*

*
*

21.8. TACACS and Friends

TACACScan be an acronym for Terminal Access Controller Access ControlSystem, or then aobtain, it can not; its origins have been shed.TACACS is an old protocol. Tbelow are several more recent versions of it,including XTACACS and also TACACS+; TACACS+ presently shows up to be themany popular.

You are watching: Which of the following are characteristics of tacacs+

All of these protocols, like RADIUS, are designed to provideauthentication, authorization, and auditing solutions for dial-upindividuals.

TACACS and XTACACS sfinish all information, including usernames and also passwords,in cleartext. TACACS+ offers MD5 to avoidsfinishing passwords and usernames in a reusable create and also typically alsoencrypts all information. Basically, this makes TACACS and XTACACS lesssecure than RADIUS, and TACACS+ more secure than RADIUS.

In order to assistance encryption, TACACS+ needs a secret crucial sharedin between the server and the client. This vital should be stored on boththe server and also the client, and also an attacker who has actually accessibility to the keywill certainly have the ability to impersonate the server and to decrypt all information. Thiswill not actually provide the attacker access to passwords (thepasswords are not sent out in any kind of decryptable form). Nonetheless, youshould take reasonable actions to safeguard this essential.
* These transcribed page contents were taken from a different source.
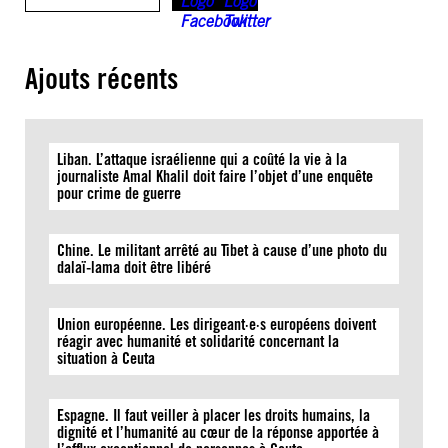
Ajouts récents
Liban. L’attaque israélienne qui a coûté la vie à la
journaliste Amal Khalil doit faire l’objet d’une enquête
pour crime de guerre
Chine. Le militant arrêté au Tibet à cause d’une photo du
dalaï-lama doit être libéré
Union européenne. Les dirigeant·e·s européens doivent
réagir avec humanité et solidarité concernant la
situation à Ceuta
Espagne. Il faut veiller à placer les droits humains, la
dignité et l’humanité au cœur de la réponse apportée à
21.8.1. Packet Filtering Characteristics of TACACS and also Friends

TACACS offers UDP port 49; it can also use TCP yet does not necessarilyusage port 49 once using TCP. XTACACS supplies UDP port 49. TACACS+ usesTCP port 49.

Direction

SourceAddr.

Dest.Addr.

Protocol

SourcePort

Dest.Port

ACKSet

Notes

In

Ext

Int

UDP

>1023

49

<142>

Research, exterior client to internal TACACS/XTACACS server

Out

Int

Ext

UDP

49

>1023

<142>Response, inner TACACS/XTACACS server to external client.

In

Ext

Int

TCP

>1023

49<143>

<144>

External client connecting to internal TACACS/TACACS+ server

Out

Int

Ext

TCP

49<143>

>1023

Yes

Internal TACACS/TACACS+ server responding to external client

Out

Int

Ext

UDP

>1023

49

<142>

Repursuit, internal client to exterior TACACS/XTACACS server

In

Ext

Int

UDP

49

>1023

<142>

Response, outside TACACS/XTACACS server to internal client

Out

Int

Ext

TCP

>1023

49<143>

<144>Internal client connecting to external TACACS/TACACS+ server

In

Ext

Int

TCP

49<143>

>1023

Yes

External TACACS/TACACS+ server responding to interior client.
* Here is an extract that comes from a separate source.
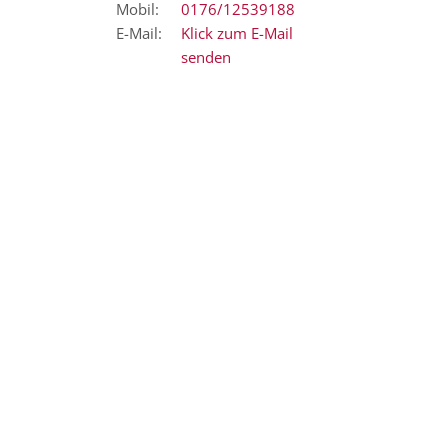
Mobil:
0176/12539188
E-Mail:
Klick zum E-Mail
senden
<142>UDP has actually no ACK indistinguishable.

<143>This may be any type of port for TACACS.

<144>ACK will not be collection on the first packet(establishing connection) yet will be collection on the remainder.
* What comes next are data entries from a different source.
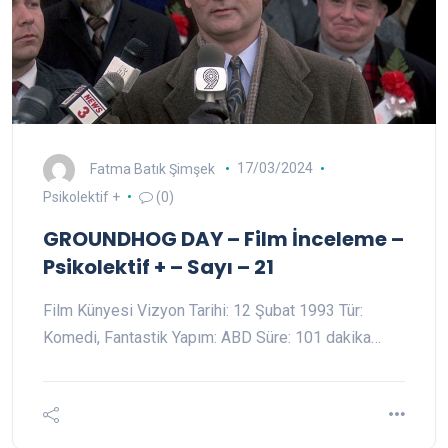
Fatma Batık Şimşek
17/03/2024
Psikolektif +
(0)
GROUNDHOG DAY – Film İnceleme –
Psikolektif + – Sayı – 21
Film Künyesi Vizyon Tarihi: 12 Şubat 1993 Tür:
Komedi, Fantastik Yapım: ABD Süre: 101 dakika…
21.8.2. Proxying Characteristics of TACACS and Friends

TACACS+ is a straightforward TCP-based protocol that is well suitedfor use via generic proxy systems. However before, note that TACACS+supports encryption utilizing a secret crucial mutual in between the server andthe client, and also tright here is no traditional way to recognize which crucial touse if various clients have actually different secrets. Some implementationsmay usage the resource address to identify the encryption key, requiringa specialized proxy that has its very own encryption essential.

TACACS and also XTACACS are both usually UDP-based, so they requireproxies that can address UDP. However before, they have no additionalcomplexities and also have to occupational through any kind of generic proxy that supportsUDP.


21.8.3. Netjob-related Address Translation Characteristics of TACACS and Friends

TACACS and XTACACS carry out not use installed IP addresses and will workwithout change with network-related deal with translation units.TACACS+ must additionally work-related, yet simply as via proxying, you must notethat TACACS+ supports encryption using a secret vital common betweenthe server and the client, and also there is no traditional way to determinewhich vital to usage if different clients have actually different secrets. Someimplementations might usage the resource address to determine theencryption vital, requiring static resolve mappings.

See more: Spanish Text Slang: How Do You Say Lol In Spanish ? How To Pronounce Jajaja?

In enhancement, TACACS+ supports the negotiation of IP addresses for PPPclients. In the unlikely event that you construct a networkconfiguration wbelow a netoccupational attend to translation mechanism is modifyingTACACS+ packets that are ultimately supplied to collection remote IP addresses,you must be mindful to configure the TACACS+ server so that theaddresses it gives are valid. The network-related resolve translationmechanism will not be able to modify those installed addresses.


21.8.4. Outline of Recommendations for TACACS and also Friends

Do not use TACACS or XTACACS across insecure netfunctions (they transmitcleartext usernames and passwords); usage TACACS+ instead.